Das hängt von der Lage ab. Beim Festliegen in der Box auf Stroh sind zwei bis sechs Stunden der Richtwert, ab dem es bleibende Schäden geben kann. Liegt das Pferd auf dem Rücken, ist es stärker gefährdet als ein Pferd, das auf dem Bauch liegt. Die möglichen Folgeschäden sind Nervenlähmungen, Drucknekrosen, also absterbendes Gewebe und Entzündungen.

Kann man baulich schon vorbeugen?

Ja, indem man geräumige Boxen baut. Das verringert das Risiko des Festliegens schon sehr. Darauf zu achten, dass die Einstreu recht gerade ist, senkt die Gefahr weiter. Risikopatienten können mit Kameras mit Ton überwacht werden. Wenn man diesen leise laufen lässt, hört man das Bollern der Hufe an der Boxenwand beim Versuch, aufzustehen. Wer das Geräusch einmal gehört hat, erkennt es immer wieder.

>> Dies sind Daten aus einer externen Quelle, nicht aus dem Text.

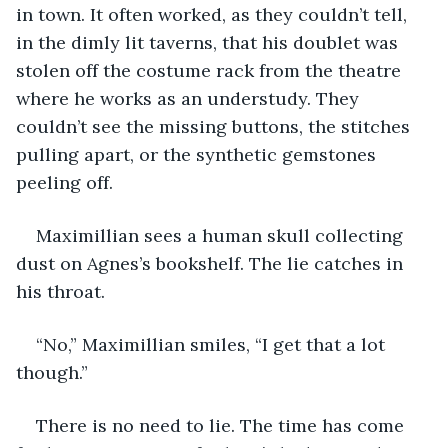
in town. It often worked, as they couldn’t tell, 
in the dimly lit taverns, that his doublet was 
stolen off the costume rack from the theatre 
where he works as an understudy. They 
couldn’t see the missing buttons, the stitches 
pulling apart, or the synthetic gemstones 
peeling off.
Maximillian sees a human skull collecting 
dust on Agnes’s bookshelf. The lie catches in 
his throat.
“No,” Maximillian smiles, “I get that a lot 
though.”
There is no need to lie. The time has come 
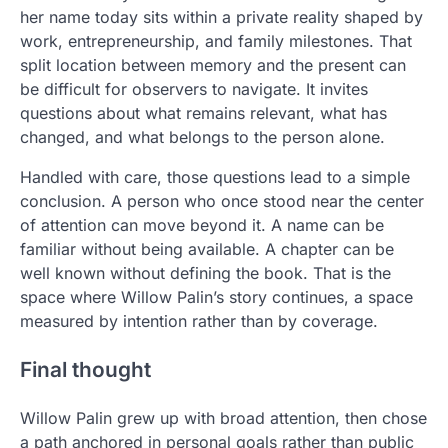
her name today sits within a private reality shaped by
work, entrepreneurship, and family milestones. That
split location between memory and the present can
be difficult for observers to navigate. It invites
questions about what remains relevant, what has
changed, and what belongs to the person alone.
Handled with care, those questions lead to a simple
conclusion. A person who once stood near the center
of attention can move beyond it. A name can be
familiar without being available. A chapter can be
well known without defining the book. That is the
space where Willow Palin’s story continues, a space
measured by intention rather than by coverage.
Final thought
Willow Palin grew up with broad attention, then chose
a path anchored in personal goals rather than public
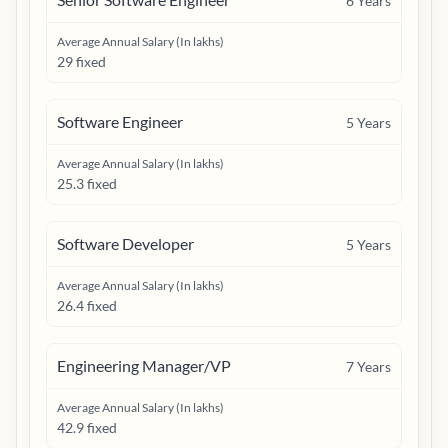
6
Years
Average Annual Salary (In lakhs)
29 fixed
Software Engineer
5
Years
Average Annual Salary (In lakhs)
25.3 fixed
Software Developer
5
Years
Average Annual Salary (In lakhs)
26.4 fixed
Engineering Manager/VP
7
Years
Average Annual Salary (In lakhs)
42.9 fixed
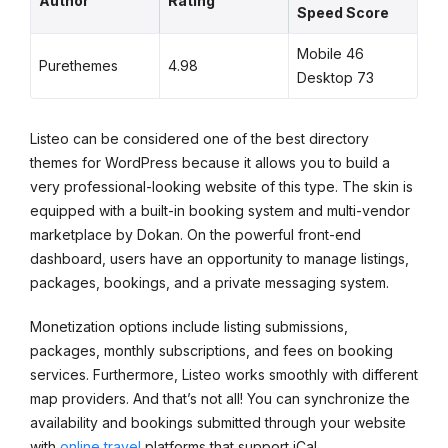
Author
Rating
Speed Score
Mobile 46
Purethemes
4.98
Desktop 73
Listeo can be considered one of the best directory
themes for WordPress because it allows you to build a
very professional-looking website of this type. The skin is
equipped with a built-in booking system and multi-vendor
marketplace by Dokan. On the powerful front-end
dashboard, users have an opportunity to manage listings,
packages, bookings, and a private messaging system.
Monetization options include listing submissions,
packages, monthly subscriptions, and fees on booking
services. Furthermore, Listeo works smoothly with different
map providers. And that’s not all! You can synchronize the
availability and bookings submitted through your website
with
online travel
platforms that support iCal.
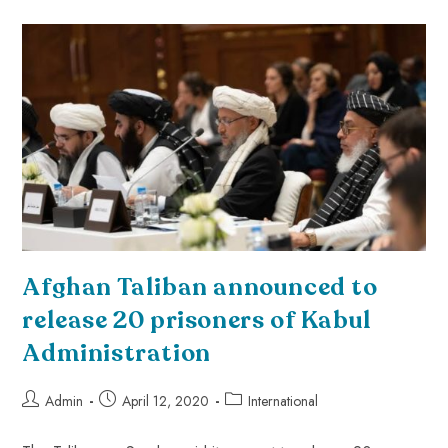
Afghan Taliban announced to
release 20 prisoners of Kabul
Administration
Admin
April 12, 2020
International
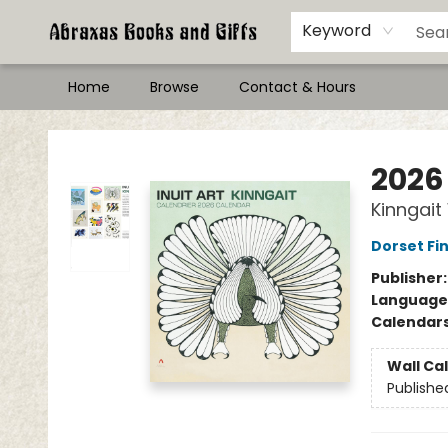
Keyword
Home
Browse
Contact & Hours
Abraxas Books
2026 
Kinngait
Dorset Fin
Publisher
Language
Calendar
Wall Ca
Publishe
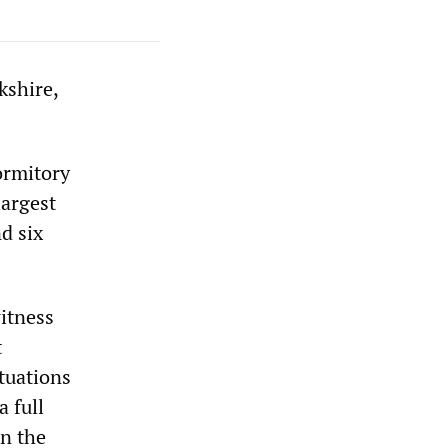
kshire,
ormitory
largest
d six
witness
t
tuations
a full
in the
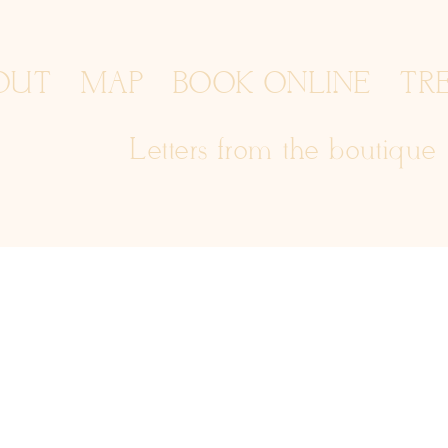
OUT
MAP
BOOK ONLINE
TR
Letters from the boutique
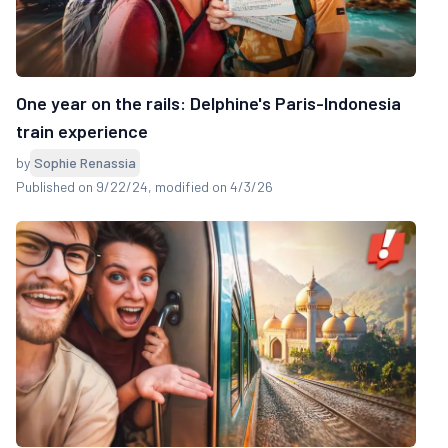
One year on the rails: Delphine's Paris-Indonesia
train experience
by
Sophie Renassia
Published on 9/22/24
, modified on 4/3/26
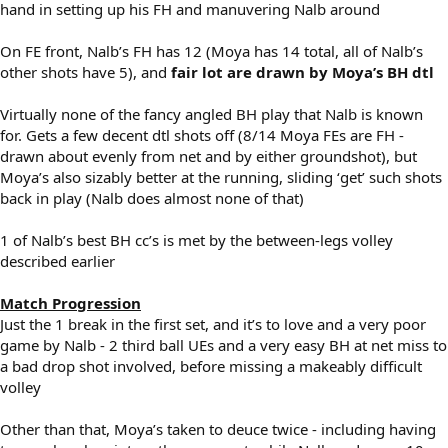
hand in setting up his FH and manuvering Nalb around
On FE front, Nalb’s FH has 12 (Moya has 14 total, all of Nalb’s
other shots have 5), and
fair lot are drawn by Moya’s BH dtl
Virtually none of the fancy angled BH play that Nalb is known
for. Gets a few decent dtl shots off (8/14 Moya FEs are FH -
drawn about evenly from net and by either groundshot), but
Moya’s also sizably better at the running, sliding ‘get’ such shots
back in play (Nalb does almost none of that)
1 of Nalb’s best BH cc’s is met by the between-legs volley
described earlier
Match Progression
Just the 1 break in the first set, and it’s to love and a very poor
game by Nalb - 2 third ball UEs and a very easy BH at net miss to
a bad drop shot involved, before missing a makeably difficult
volley
Other than that, Moya’s taken to deuce twice - including having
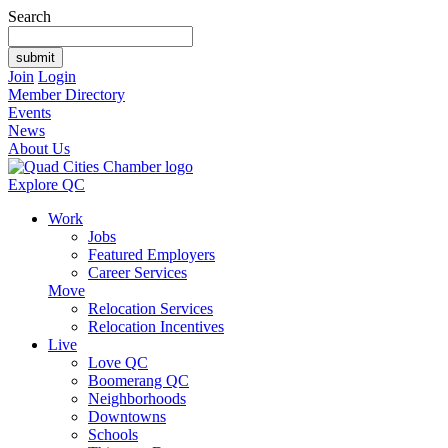
Search
Join
Login
Member Directory
Events
News
About Us
Explore QC
Work
Jobs
Featured Employers
Career Services
Move
Relocation Services
Relocation Incentives
Live
Love QC
Boomerang QC
Neighborhoods
Downtowns
Schools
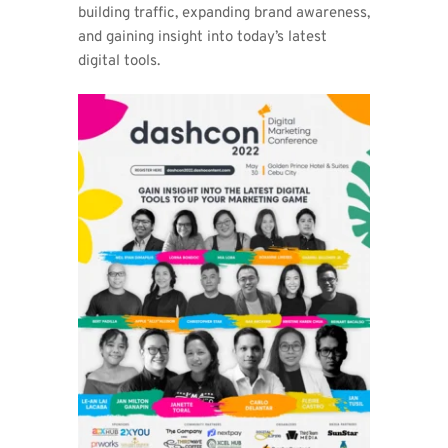
building traffic, expanding brand awareness, 
and gaining insight into today’s latest 
digital tools. 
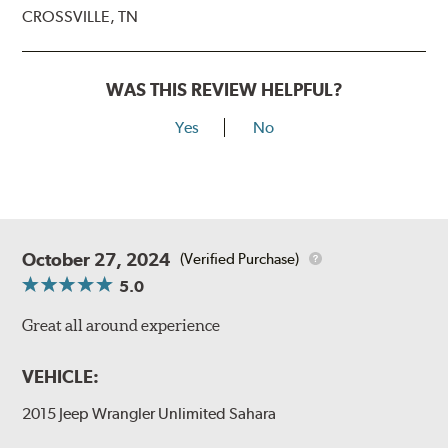
CROSSVILLE, TN
WAS THIS REVIEW HELPFUL?
Yes
No
October 27, 2024
(Verified Purchase)
5.0
Great all around experience
VEHICLE:
2015 Jeep Wrangler Unlimited Sahara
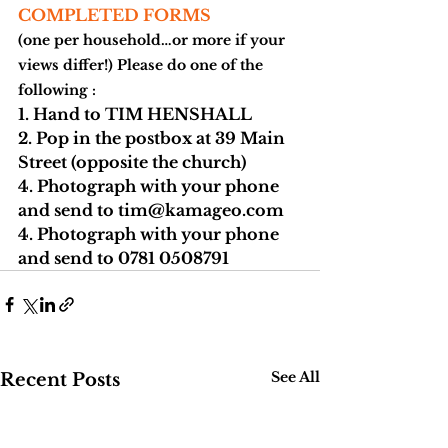
COMPLETED FORMS
(one per household…or more if your 
views differ!) Please do one of the 
following :
1. Hand to 
TIM HENSHALL
2. Pop in the postbox at 
39 Main 
Street 
(opposite the church)
4. Photograph with your phone 
and send to 
tim@kamageo.com
4. Photograph with your phone 
and send to 
0781 0508791
See All
Recent Posts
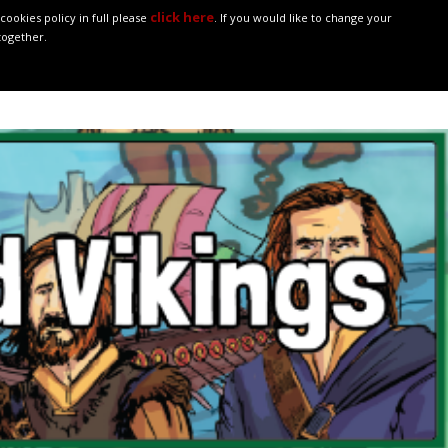
click here
ookies policy in full please
. If you would like to change your
together.
ASSES
POLICIES
ONLINE SAFETY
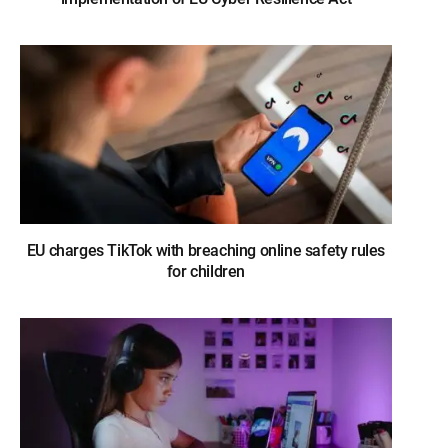
EU charges TikTok with breaching online safety rules
for children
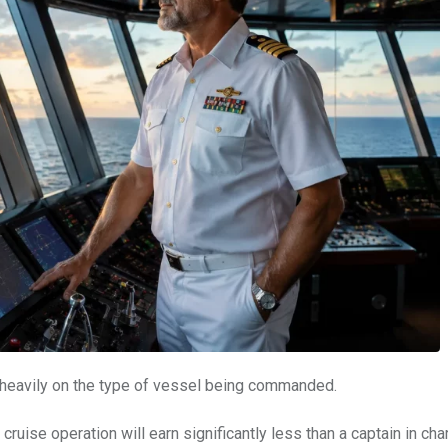
s heavily on the type of vessel being commanded.
uise operation will earn significantly less than a captain in cha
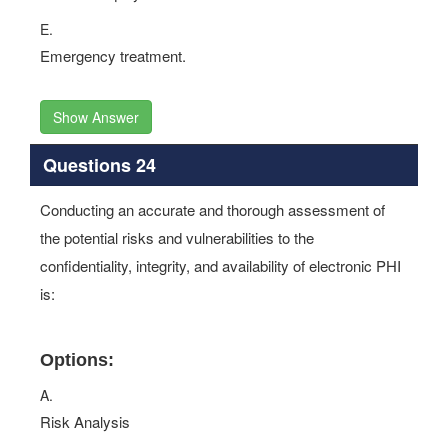
E.
Emergency treatment.
Show Answer
Questions 24
Conducting an accurate and thorough assessment of
the potential risks and vulnerabilities to the
confidentiality, integrity, and availability of electronic PHI
is:
Options:
A.
Risk Analysis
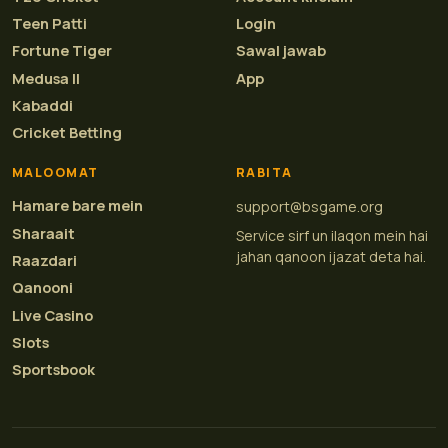
Teen Patti
Login
Fortune Tiger
Sawal jawab
Medusa II
App
Kabaddi
Cricket Betting
MALOOMAT
RABITA
Hamare bare mein
support@bsgame.org
Sharaait
Service sirf un ilaqon mein hai
jahan qanoon ijazat deta hai.
Raazdari
Qanooni
Live Casino
Slots
Sportsbook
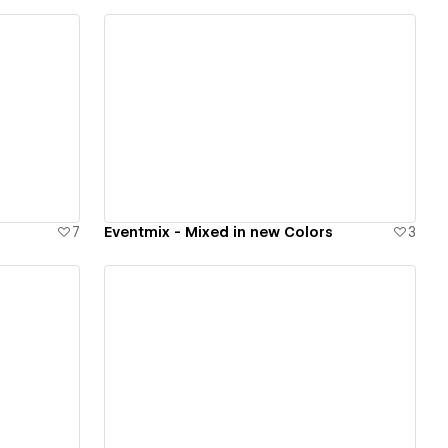
View details
7
Eventmix - Mixed in new Colors
3
View details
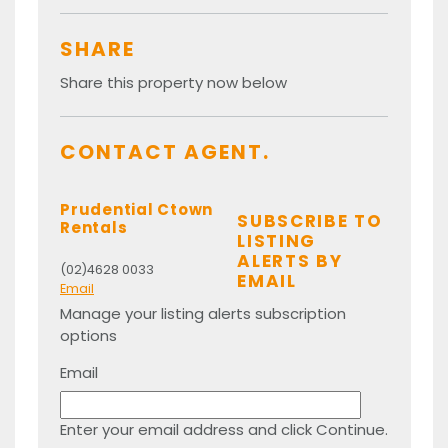
SHARE
Share this property now below
CONTACT AGENT.
Prudential Ctown
SUBSCRIBE TO
Rentals
LISTING
ALERTS BY
(02)4628 0033
EMAIL
Email
Manage your listing alerts subscription
options
Email
Enter your email address and click Continue.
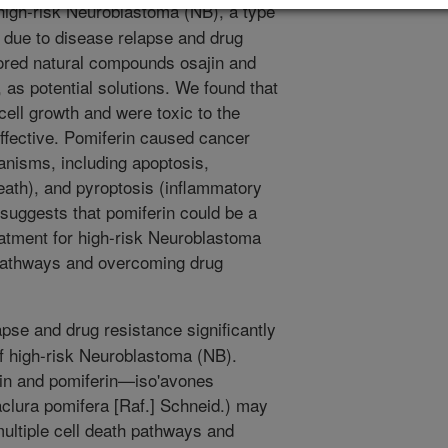
high-risk Neuroblastoma (NB), a type
g due to disease relapse and drug
lored natural compounds osajin and
 as potential solutions. We found that
ll growth and were toxic to the
effective. Pomiferin caused cancer
anisms, including apoptosis,
death), and pyroptosis (inflammatory
 suggests that pomiferin could be a
eatment for high-risk Neuroblastoma
h pathways and overcoming drug
pse and drug resistance significantly
of high-risk Neuroblastoma (NB).
in and pomiferin—iso'avones
clura pomifera [Raf.] Schneid.) may
multiple cell death pathways and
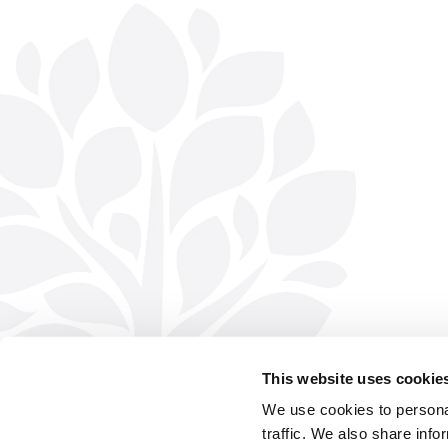
This website uses cookie
We use cookies to personal
traffic. We also share info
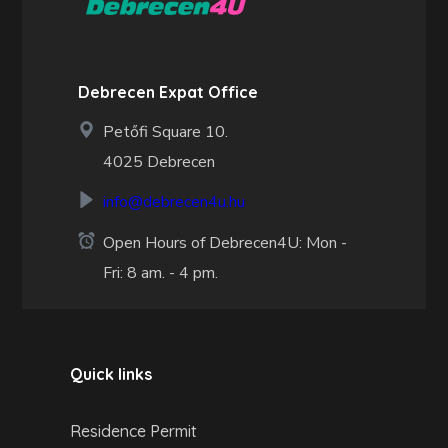
Debrecen Expat Office
Petőfi Square 10.
4025 Debrecen
info@debrecen4u.hu
Open Hours of Debrecen4U: Mon -
Fri: 8 am. - 4 pm.
Quick links
Residence Permit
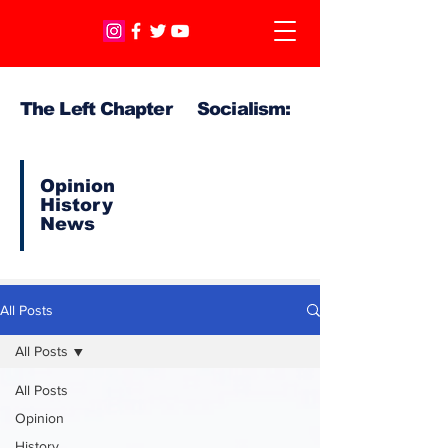
The Left Chapter Socialism:
Opinion
History
News
All Posts
All Posts
All Posts
Opinion
History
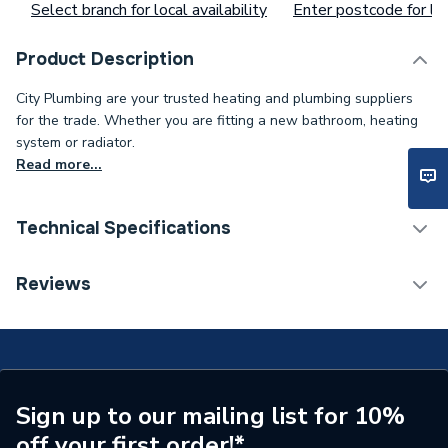
Select branch for local availability
Enter postcode for loc
Product Description
City Plumbing are your trusted heating and plumbing suppliers
for the trade. Whether you are fitting a new bathroom, heating
system or radiator.
Read more...
Technical Specifications
Supplier Part Number
1.023435
Reviews
Brand Name
Alpha
Sign up to our mailing list for 10%
off your first order!*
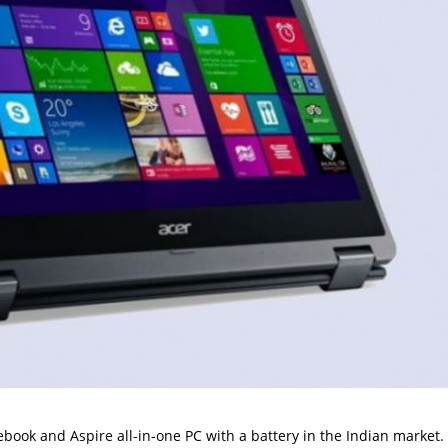
ook and Aspire all-in-one PC with a battery in the Indian market. I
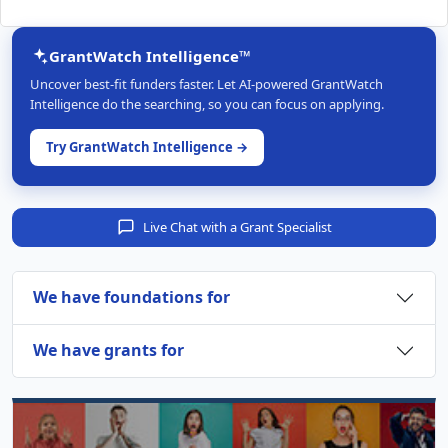
GrantWatch Intelligence™
Uncover best-fit funders faster. Let AI-powered GrantWatch
Intelligence do the searching, so you can focus on applying.
Try GrantWatch Intelligence →
Live Chat with a Grant Specialist
We have foundations for
We have grants for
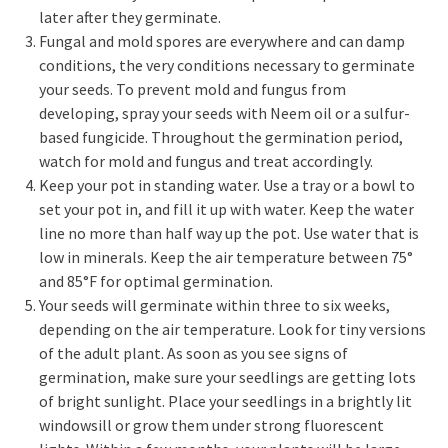
later after they germinate.
Fungal and mold spores are everywhere and can damp
conditions, the very conditions necessary to germinate
your seeds. To prevent mold and fungus from
developing, spray your seeds with Neem oil or a sulfur-
based fungicide. Throughout the germination period,
watch for mold and fungus and treat accordingly.
Keep your pot in standing water. Use a tray or a bowl to
set your pot in, and fill it up with water. Keep the water
line no more than half way up the pot. Use water that is
low in minerals. Keep the air temperature between 75°
and 85°F for optimal germination.
Your seeds will germinate within three to six weeks,
depending on the air temperature. Look for tiny versions
of the adult plant. As soon as you see signs of
germination, make sure your seedlings are getting lots
of bright sunlight. Place your seedlings in a brightly lit
windowsill or grow them under strong fluorescent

Können Osteopathie oder Akupunktur im Nachgang sinnvoll sein?

Ja, allerdings muss dafür die Grunderkrankung geklärt, also Rückenmarksverletzungen, Brüche und ähnliches ausgeschlossen sein. Osteopathen können meiner Erfahrung nach gut Blockaden lösen oder das Pferd wieder einrenken. Akupunktur kann beispielsweise bei Nervenlähmungen eingesetzt werden.